Was Jonas Salk an American saint or a self-absorbed man who connived to assure himself a place in medical history? I believe he was an unconventional scientist, a misunderstood and vulnerable man, driven by an intense desire to aid mankind. One word that defines Salk is idealist. His dreams and ambitions, his drive to solve the problems of the world, however, isolated him. Revered by the public, Salk was snubbed and at times ridiculed by members of the scientific community, characterized by some as a latter-day Don Quixote, tilting at windmills, dreaming the impossible dream. Throughout his life, Jonas Salk challenged prevailing norms with an unremitting tenacity, driven by his yearning to aid mankind, initially oblivious, eventually resigned to the personal cost.

Robin Lindley: You are now an acclaimed biographer and historian of medicine Dr. Jacobs. What are some books or writers that you see as important influences for your writing?

Dr. Charlotte DeCroes Jacobs: For biography writing, I constantly refer to two classics: Nigel Hamilton’s How to Do Biography – a Primer and Paul Murray Kendall’s The Art of Biography. For craft, The Elements of Style by William Strunk Jr. and E.B. White is my bible. When I finish a chapter, I search for each of their elements on my S&W checklist to be certain I haven’t broken any of their rules. (One disclaimer: I did not Strunk & White this article.)

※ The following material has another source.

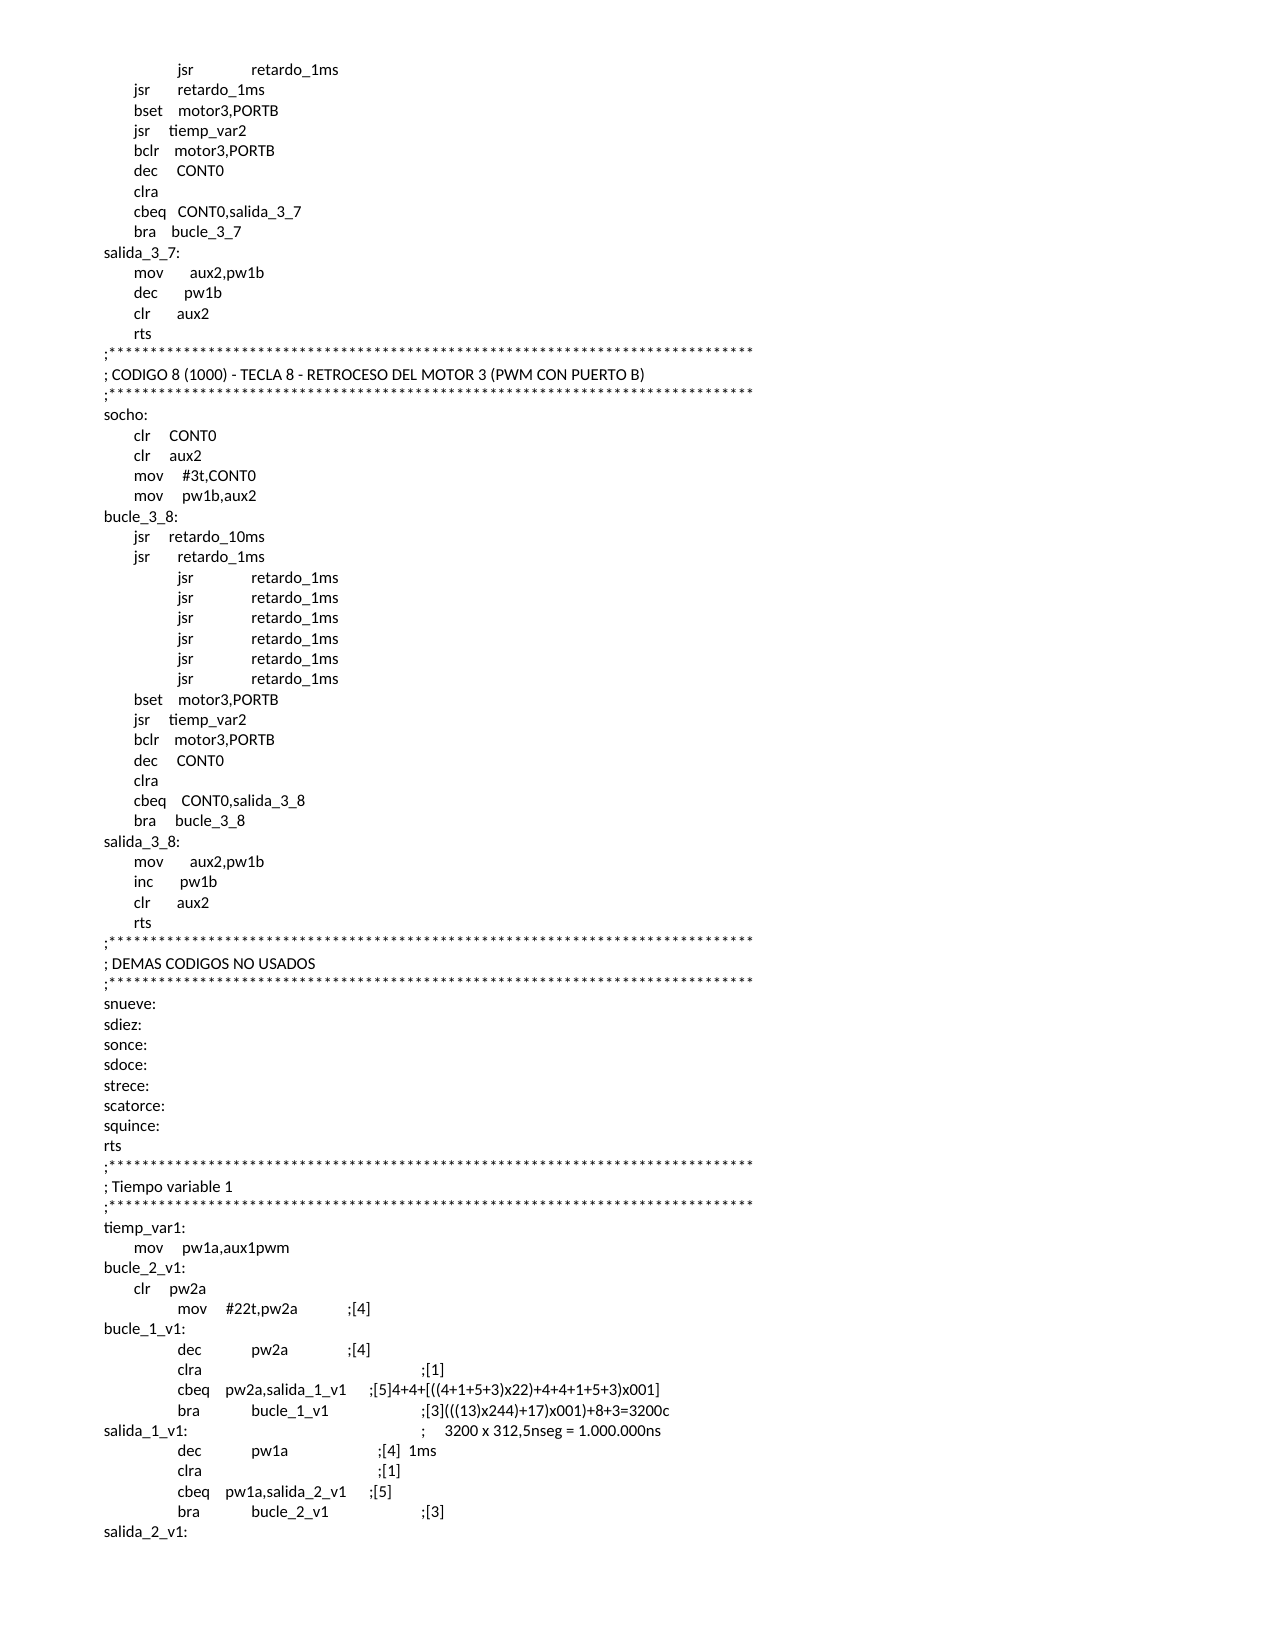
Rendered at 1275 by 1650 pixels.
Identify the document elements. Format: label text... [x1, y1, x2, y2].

I have always read biographies for pleasure and have a long list of favorites, learning from each one about setting the stage with the prologue, introduction of characters, storytelling techniques, use of dialogue, sense of place, the arc, and the ending. Among those I regularly refer to are Lytton Strachey’s Queen Victoria, David McCullough’s John Adams and Mornings on Horseback, Robert Caro’s The Power Broker, A. Scott Berg’s Lindbergh, and Doris Kearns Goodwin’s No Ordinary Time.

Robin Lindley: Are you planning another book now?

Dr. Charlotte DeCroes Jacobs: Right now I am spending more time writing and talking about the Salk biography, which is a pleasure since I found Salk an engaging, fascinating man. As I start considering my next book, of which I have a number of candidates, I find the initial research once again invigorating.

Robin Lindley: Is there anything you’d like to add about the story of Dr. Salk or about your work and writing?

Dr. Charlotte DeCroes Jacobs: Only the author’s name appears on the book’s cover, yet in my acknowledgments, I stress the number of people who made Jonas Salk: A Life possible. Every biographer knows the crucial role played by the archivist, in my case Lynda Claassen at UCSD and David Rose at the March of Dimes Foundation. Essential is the willingness of the family to share their memories. Finally, editor Tim Bent at Oxford University Press should have his name starred and underscored for his invaluable role in shaping the book.

Robin Lindley: Thank you Dr. Jacobs for your thoughtful comments and illuminating insights on your writing and the story of Dr. Salk.